=== Given passage ===

<<<<

Problem is observed on 1.5.0.08.FCS
Encountered a compiler crash, while compiling following method:
com.sun.jndi.ldap.sasl.LdapSasl::saslBind(Lcom/sun/jndi/ldap/LdapClient;
Lcom/sun/jndi/ldap/Connection;Ljava/lang/String;Ljava/lang/String;
Ljava/lang/Object;Ljava/lang/String;Ljava/util/Hashtable;
[Ljavax/naming/ldap/Control;)Lcom/sun/jndi/ldap/LdapResult; (437 bytes)
Source Code Looks like:
------------------------
74 public static LdapResult saslBind(LdapClient clnt,
Connection conn,
75 String server, String dn, Object pw,
76 String authMech, Hashtable env, Control[] bindCtls)
77 throws IOException, NamingException {
78
79 SaslClient saslClnt = null;
80 boolean cleanupHandler = false;
81
82 // Use supplied callback handler or create default
83 CallbackHandler cbh =
84 (env != null) ?
(CallbackHandler)env.get(SASL_CALLBACK) : null;
85 if (cbh == null) {
86 cbh = new DefaultCallbackHandler(dn, pw,
(String)env.get(SASL_REALM));
87 cleanupHandler = true;
88 }
89
90 // Prepare parameters for creating SASL client
91 String authzId = (env != null) ?
(String)env.get(SASL_AUTHZ_ID) : null;
92 String[] mechs = getSaslMechanismNames(authMech);
93 . . . . .
94 Continues on . . . .
95 . . . . .
Inlining Information:
---------------------
@ 49 com.sun.jndi.ldap.sasl.DefaultCallbackHandler::<init>
inline (hot)
@ 1 java.lang.Object::<init> inline (hot)
@ 26 java.lang.String::toCharArray inline (hot)
@ 15 java.lang.String::getChars0 inline (hot)
Inlining intrinsic static void java.lang.System.arraycopy(jobject,
jint, jobject, jint, jint)
@ 82 java.lang.String::<init> inline (hot)
@ 6 java.lang.String::<init> inline (hot)
@ 1 java.lang.Object::<init> inline (hot)
@ 22 java.lang.String::checkBounds inline (hot)
Inlining intrinsic virtual jint java.lang.String.compareTo(jobject)
Inlining intrinsic virtual jint java.lang.String.compareTo(jobject)
@ 89 java.lang.StringCoding::decode hot method too big
@ 90 java.lang.String::toCharArray inline (hot)
@ 15 java.lang.String::getChars0 inline (hot)
Inlining intrinsic static void java.lang.System.arraycopy(jobject,
jint, jobject, jint, jint)
@ 80 com.sun.jndi.ldap.sasl.LdapSasl::getSaslMechanismNames
inline (hot)

>>>>

=== What the task requires ===
From the compiler crash report, extract the text between "(CallbackHandler)env.get(SASL_CALLBACK) : null;" and "authzId = (env != null) ?", inclusive.

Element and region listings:
<<<<

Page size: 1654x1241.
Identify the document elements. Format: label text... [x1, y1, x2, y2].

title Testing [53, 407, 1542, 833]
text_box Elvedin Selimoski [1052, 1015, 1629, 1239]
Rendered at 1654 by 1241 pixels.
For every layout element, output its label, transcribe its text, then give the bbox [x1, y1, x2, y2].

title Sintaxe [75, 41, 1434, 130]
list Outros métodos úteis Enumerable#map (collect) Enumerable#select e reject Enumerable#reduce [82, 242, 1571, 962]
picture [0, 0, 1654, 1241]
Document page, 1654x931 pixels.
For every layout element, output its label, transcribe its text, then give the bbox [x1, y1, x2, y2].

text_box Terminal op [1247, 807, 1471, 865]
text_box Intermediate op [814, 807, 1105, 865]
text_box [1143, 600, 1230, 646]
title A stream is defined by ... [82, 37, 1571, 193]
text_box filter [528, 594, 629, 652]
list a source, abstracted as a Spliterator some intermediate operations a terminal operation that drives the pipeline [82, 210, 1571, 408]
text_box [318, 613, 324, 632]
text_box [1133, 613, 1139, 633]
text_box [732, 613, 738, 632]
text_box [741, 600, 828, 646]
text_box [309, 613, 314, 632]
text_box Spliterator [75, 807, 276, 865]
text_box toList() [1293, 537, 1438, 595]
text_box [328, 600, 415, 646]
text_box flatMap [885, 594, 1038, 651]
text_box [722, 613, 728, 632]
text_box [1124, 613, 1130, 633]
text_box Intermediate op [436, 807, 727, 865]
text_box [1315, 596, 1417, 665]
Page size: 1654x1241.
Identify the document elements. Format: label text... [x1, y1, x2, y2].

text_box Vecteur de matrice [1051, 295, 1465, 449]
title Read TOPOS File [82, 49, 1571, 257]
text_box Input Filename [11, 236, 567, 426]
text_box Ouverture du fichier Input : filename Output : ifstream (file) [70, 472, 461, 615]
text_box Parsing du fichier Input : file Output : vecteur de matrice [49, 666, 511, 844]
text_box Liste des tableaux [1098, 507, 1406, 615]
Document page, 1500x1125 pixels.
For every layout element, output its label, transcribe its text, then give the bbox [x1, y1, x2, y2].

>>>>

=== Solution for this task ===
(CallbackHandler)env.get(SASL_CALLBACK) : null;
85 if (cbh == null) {
86 cbh = new DefaultCallbackHandler(dn, pw,
(String)env.get(SASL_REALM));
87 cleanupHandler = true;
88 }
89
90 // Prepare parameters for creating SASL client
91 String authzId = (env != null) ?